WORK INSTRUCTION: Nothing but the text of the records should come back; copy it exactly and leave the pictures out.

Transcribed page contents
******

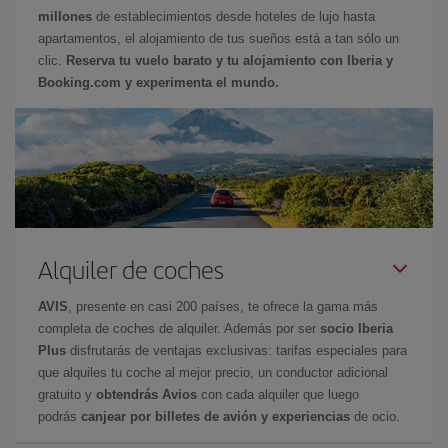
millones
de establecimientos desde hoteles de lujo hasta
apartamentos, el alojamiento de tus sueños está a tan sólo un
clic.
Reserva tu vuelo barato y tu alojamiento con Iberia y
Booking.com y experimenta el mundo.
Alquiler de coches
AVIS
, presente en casi 200 países, te ofrece la gama más
completa de coches de alquiler. Además por ser
socio Iberia
Plus
disfrutarás de ventajas exclusivas: tarifas especiales para
que alquiles tu coche al mejor precio, un conductor adicional
gratuito y
obtendrás Avios
con cada alquiler que luego
podrás
canjear por billetes de avión y experiencias
de ocio.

******

RESPONSE AREA:
millones
de establecimientos desde hoteles de lujo hasta
apartamentos, el alojamiento de tus sueños está a tan sólo un
clic.
Reserva tu vuelo barato y tu alojamiento con Iberia y
Booking.com y experimenta el mundo.
Alquiler de coches
AVIS
, presente en casi 200 países, te ofrece la gama más
completa de coches de alquiler. Además por ser
socio Iberia
Plus
disfrutarás de ventajas exclusivas: tarifas especiales para
que alquiles tu coche al mejor precio, un conductor adicional
gratuito y
obtendrás Avios
con cada alquiler que luego
podrás
canjear por billetes de avión y experiencias
de ocio.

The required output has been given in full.